O que a Igreja sempre pregou que se fizesse é a chamada "filosofia perene", ou seja, um único corpus de conhecimento que vai sendo aumentado e melhorado com o tempo, tendo como estrutura básica o ensinado por São Tomás, dirigido basicamente à questão da quididade ("o que é isto?") e daí se espalhando para outras coisas (por exemplo, pq dois corpos se atraem, como eles se atraem, qual é a relação entre a atração, a massa e a distância, etc., como o Newton fez ao fundar a física newtoniana, este ramo moderno da filosofia natural, com seu livro "Princípios matemáticos da filosofia natural").

Não se trata de pegar São Tomás e estudá-lo como o pessoal da "filosofia" moderna faz com seus autores, estudando cada sistema delirante de epistemologia (pq aquilo não é filosofia, é má epistemologia) sem relação real com o mundo, sem tentar descobrir a verdade das coisas, sim de agregar mais e mais a este corpus magnífico, composto não só de São Tomás, mas de descobertas de milhares de filósofos, inclusive alguns modernos (Ortega y Gasset, por exemplo, que era um Heideggeriano - logo moderno -, contribuiu com importantes insights sobre o que é ser humano, sobre a organização da sociedade, etc.).

São Tomás, que é simplesmente o nome mais importante por ter uma obra vastíssima e profundíssima e por ter aperfeiçoado o ferramental básico aristotélico, dizia que somos como anões nos ombros de gigantes, sendo os gigantes a soma das descobertas de todos os ancestrais. Bom, deste gigante S. Tomás é hoje o tronco, o centro da massa corpórea, por assim dizer, em termos de importância, mas isso não quer dizer nem que a filosofia comece com ele (Platão e Aristóteles seriam os pés, por exemplo) nem que ela termine com ele. Agora mesmo há gente, por exemplo, usando as descobertas da neurologia para aperfeiçoar a epistemologia tomista (que já previa muito do que foi descoberto pelos neurologistas modernos, aliás).

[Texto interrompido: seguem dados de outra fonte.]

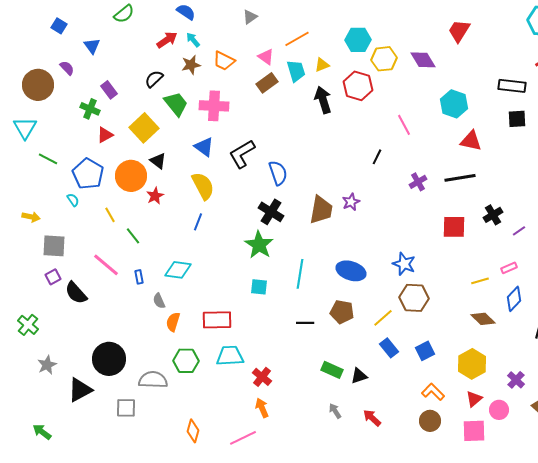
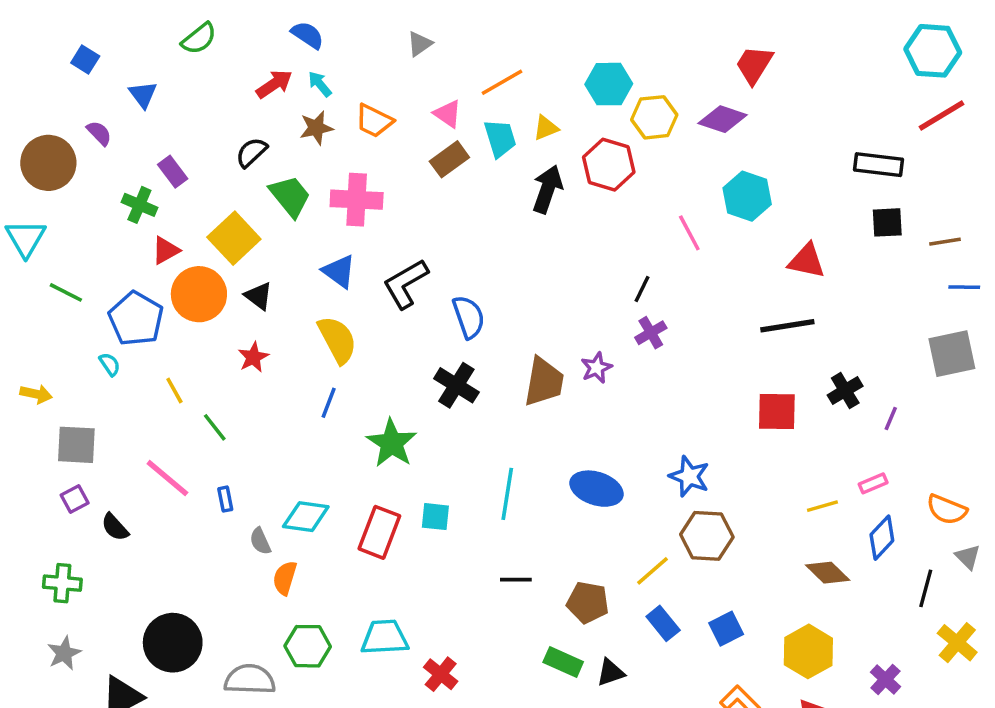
red trapezoid: (459, 31) -> (754, 65), moved
purple diamond: (423, 60) -> (723, 119), turned -40
black arrow: (323, 100) -> (547, 189), turned 36
cyan hexagon: (454, 104) -> (747, 196), moved
orange circle: (131, 176) -> (199, 294), moved
purple cross: (418, 182) -> (651, 333), moved
purple line: (519, 231) -> (891, 419), turned -32
green star: (259, 245) -> (392, 443), moved
cyan diamond: (178, 270) -> (306, 517), moved
black semicircle: (76, 293) -> (115, 527), size x0.7
brown pentagon: (342, 312) -> (588, 602), moved
red rectangle: (217, 320) -> (379, 532), moved, turned -68
green cross: (28, 325) -> (62, 583), moved, turned -35

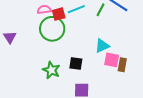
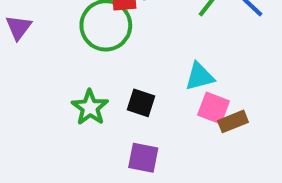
brown rectangle: (122, 65) -> (233, 121), turned 48

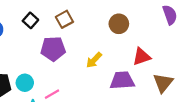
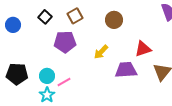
brown circle: (119, 24) -> (114, 20), moved
cyan circle: (25, 83) -> (47, 76), moved

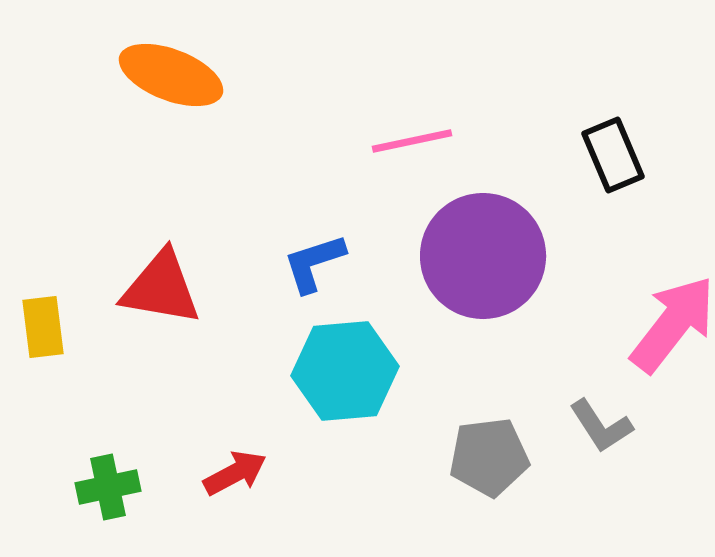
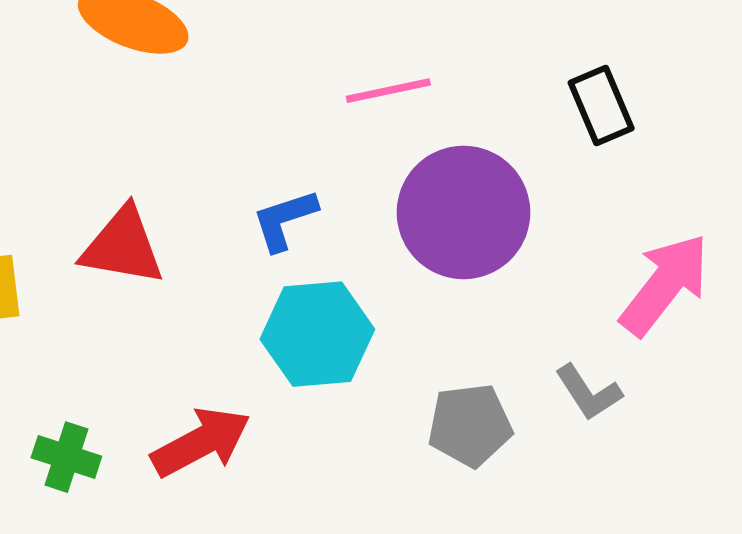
red arrow: (235, 473) -> (201, 442), size x1.5
green cross: (108, 487) -> (66, 457), turned 30

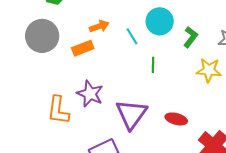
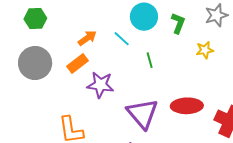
yellow star: (209, 70) -> (205, 50), size x0.7
purple star: (90, 94) -> (100, 85), moved
red ellipse: (176, 119) -> (187, 106), size x1.4

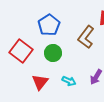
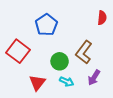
brown L-shape: (86, 37) -> (84, 52), moved
green circle: (53, 53) -> (60, 61), moved

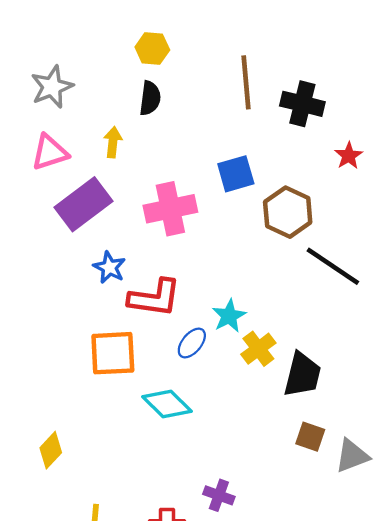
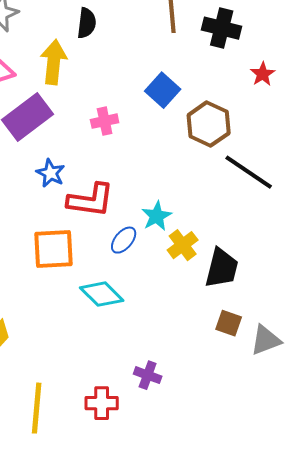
yellow arrow: (113, 142) -> (54, 62), size x1.6
blue square: (236, 174) -> (163, 90), turned -32
pink cross: (170, 209) -> (105, 121), size x0.6

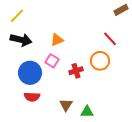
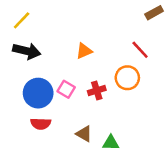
orange triangle: (57, 40) -> (84, 51), moved
pink square: (52, 61) -> (66, 89), moved
brown triangle: (66, 105) -> (84, 134), turned -32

Mas mesmo na filosofia moderna (e em filmes, e em jornais, e no bate-papo do botequim) dá para achar coisas boas, que possam passar a fazer parte da filosofia perene ao serem encaixadas neste corpus preexistente. Quando se lê um autor de filosofia moderno, ele deve ser lido em busca de coisas com que possa contribuir para a filosofia perene, evitando a armadilha da filosofia moderna, que constrói elaborados castelos de cartas autorreferentes, sem comunicação entre os sistemas. Costumo dizer que filosofia moderna é uma forma de RPG, em que se constrói mundinhos fechados, e é um perigo muito grande que alguém estude São Tomás como os modernos estudam filosofia moderna.


Para saber mais sobre este assunto, recomendo vivamente o livro de nosso bom Pe. Emílio, "Filosofias da Hora e Filosofia Perene".